机の天板には、手で磨かれたタイル100枚以上が使われており、豪華さを加えている。

スペースシャトルの断熱窓(ふたりがデザインした特別スタンド付き)

窓は、米国のCorning社が製作したものだ。素材は、コーニンググラスと7980の高純度融解シリカ。

深紅のオリベッティ

携帯用タイプライター「Olivetti Valentine」。オリジナルの赤い携帯用ケースが付属する。

深紅の「LAMY 2000」

深紅の「LAMY 2000」。(ドイツLAMY(ラミー)社の製品で、最初に発売されたのは1966年。40年以上も前から同じデザイン、同じ機能性を誇っている

蓋裏の赤が鮮やかな白いグランドピアノ

スタンウェイの白いパーラーグランドピアノ「モデルA」。ニューソン氏は、デザインの調整はわずかにすることを狙ったと話す。

望遠鏡

カスタムスタンドがついたアストログラフ望遠鏡「RiLA 400」。
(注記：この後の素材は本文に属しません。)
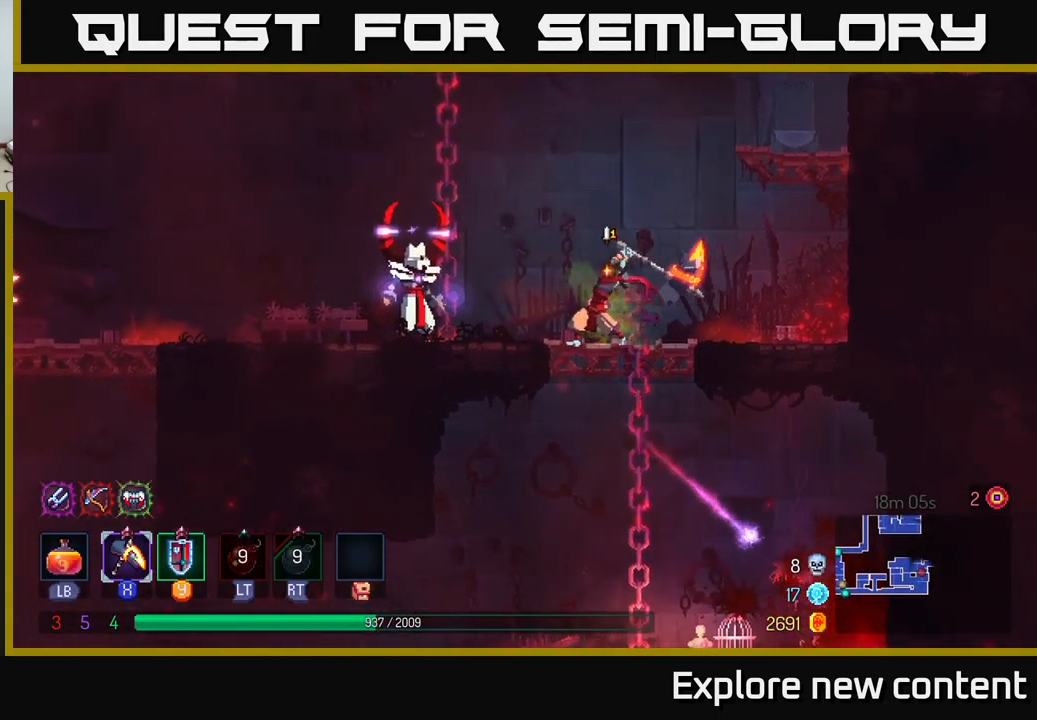
{"buttons": ["X"], "left_stick": "center", "right_stick": "center", "events": [[234, "left_stick", "center"]]}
「ジョニー・アイヴとマーク・ニューソンが(RED)2013のためにキュレートした」と刻まれている。

赤い「Snoopy」ランプ

ニューソン氏とアイヴ氏は、アッキレ・カスティリオーニとピエール・ジャコモ・カスティリオーニによるランプ「Snoopy」を鮮やかな赤に変えた。

エルメスの赤いサドル

エルメスを象徴するサドル「Cavale」の独自ヴァージョン。赤いレザーと特別な赤い縫い目で作られている。